*Stored records*
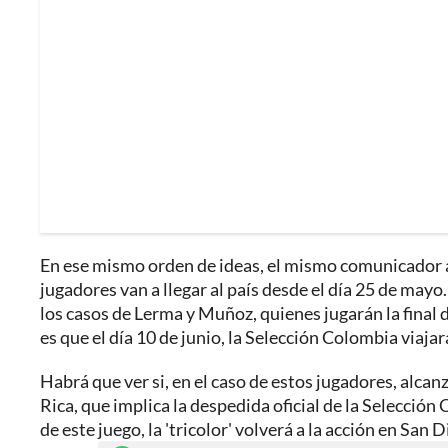
En ese mismo orden de ideas, el mismo comunicador a
jugadores van a llegar al país desde el día 25 de may
los casos de Lerma y Muñoz, quienes jugarán la final 
es que el día 10 de junio, la Selección Colombia viajar
Habrá que ver si, en el caso de estos jugadores, alca
Rica, que implica la despedida oficial de la Selecció
de este juego, la 'tricolor' volverá a la acción en Sa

*TASK INSTRUCTIONS*
Please print the records above once more, word for word, omitting all pictures.

*TASK OUTPUT*
En ese mismo orden de ideas, el mismo comunicador a
jugadores van a llegar al país desde el día 25 de may
los casos de Lerma y Muñoz, quienes jugarán la final 
es que el día 10 de junio, la Selección Colombia viajar
Habrá que ver si, en el caso de estos jugadores, alca
Rica, que implica la despedida oficial de la Selecció
de este juego, la 'tricolor' volverá a la acción en Sa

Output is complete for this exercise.